U.K. Stocks Advance on China Data, Trimming Weekly DropAlexis Xydias
U.K. stocks advanced for a second day, paring the benchmark FTSE 100 Index’s weekly decline, after a report showed China’s industrial output rose more than estimated in July.
Randgold Resources Ltd. led commodity producers higher amid signs of growing demand from the world’s second-biggest economy. BHP Billiton Ltd. and Rio Tinto Group, the world’s largest mining companies, rallied more than 3 percent. Standard Life Plc declined 3.3 percent as analysts raised concern about the insurer’s earnings.
The FTSE 100 gained 53.71 points, or 0.8 percent, to 6,583.39 at the close in London, paring the retreat this week to 1 percent. The gauge has rallied 9.2 percent from a low on June 24 as the U.S. Federal Reserve said it remains flexible on the pace of bond buying and the European Central Bank and the Bank of England signaled interest rates will remain low for an extended period. The broader FTSE All-Share Index added 0.7 percent today, while Ireland’s ISEQ Index increased 0.9 percent.
“If the recent Chinese data can be moved into their GDP, confidence can come back,” Justin Harris, head of trading at Guardian Stockbrokers in London, said in a phone interview. “Mining stocks’ performance has been very weak this year and we expect them to gather pace into September. We are buying any weakness we get.”
China’s factory production increased 9.7 percent in July from a year earlier, the National Bureau of Statistics said today in Beijing. Retail sales advanced 13.2 percent while fixed-asset investment excluding rural households grew 20.1 percent in the first seven months of the year. Consumer prices rose 2.7 percent last month.

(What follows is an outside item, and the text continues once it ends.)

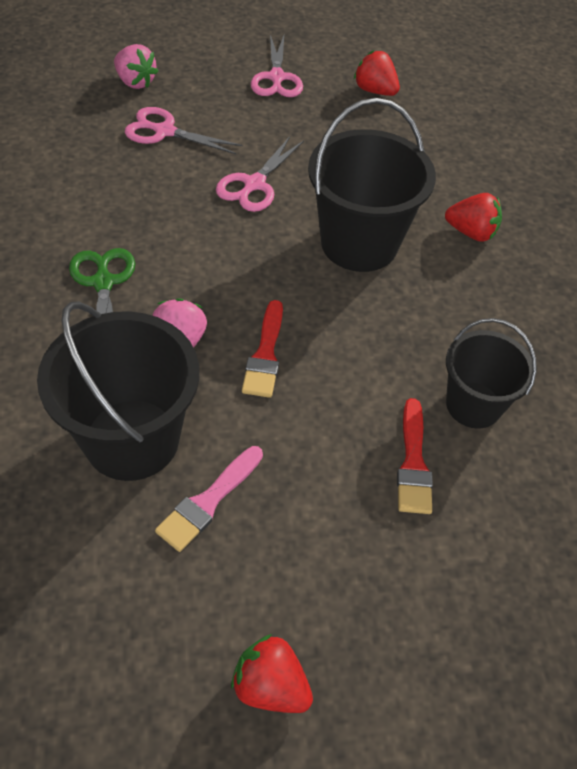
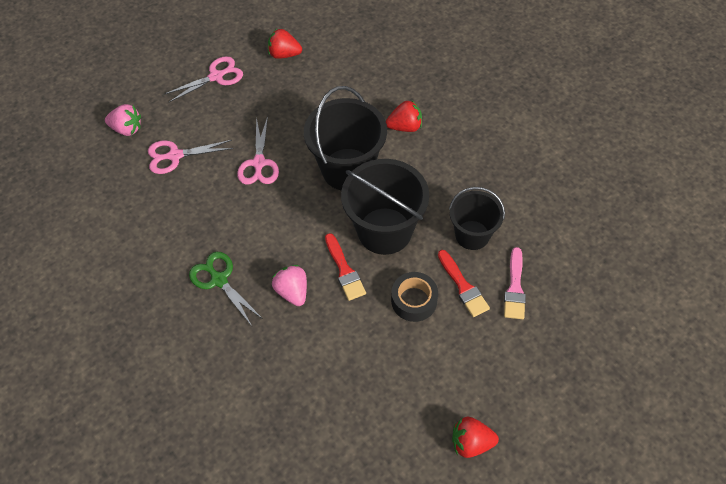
camera: 25 degrees left, 5 degrees up
(132, 439) = (309, 362): black bucket -> black bucket (384, 231)
(208, 501) = (375, 371): pink brush -> pink brush (515, 288)
(276, 77) = (216, 76): pink scissors -> pink scissors turned 90 degrees counterclockwise
(330, 442) = (414, 300): none -> black tape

“It feels likes it has been a long time since markets have received a boost from Chinese data surprises,” Jim Reid, a strategist at Deutsche Bank AG in London, wrote in a note. “The Chinese data flow has shown some tentative signs of stabilizing in the last month or so.”
China’s exports and imports rebounded by more than estimated last month, the General Administration of Customs said yesterday. The Shanghai Composite Index dropped 13 percent in the first half of the year on concern the Asian economy was slowing faster than expected. China is the world’s largest consumer of metals.
The FTSE All-Share Mining Index rose 3 percent. Randgold, a producer of the metal in Africa, advanced 6.8 percent to 4,722 pence. Fresnillo Plc, which operates silver and gold mines in Mexico, rallied 8.2 percent to 1,035 pence.
BHP Billiton climbed 3.4 percent to 1,963.5 pence and Rio Tinto surged 5 percent to 3,167.5 pence. The Standard & Poor’s GSCI Index of raw materials rose 0.9 percent at 5:07 p.m. in London, after five sessions of losses.
The Stoxx 600 Basic Resource Index, a gauge of mining shares in Europe, has fallen 15 percent this year, the worst performance among 19 industries in the Stoxx Europe 600 Index.
Standard Life, Scotland’s biggest insurer, dropped 3.3 percent to 365 pence. The shares fell 2.6 percent yesterday after the company reported first-half earnings.
“We are encouraged by the fact that management is cutting costs, but we question whether the company can continue to do this faster than the gross revenue margin decline we expect due to increased transparency and competition in the industry,” a team of analysts at Societe Generale SA wrote in a report today.
The number of shares trading hands on FTSE 100-listed companies was in line with the average of the past 30 days, data compiled by Bloomberg show.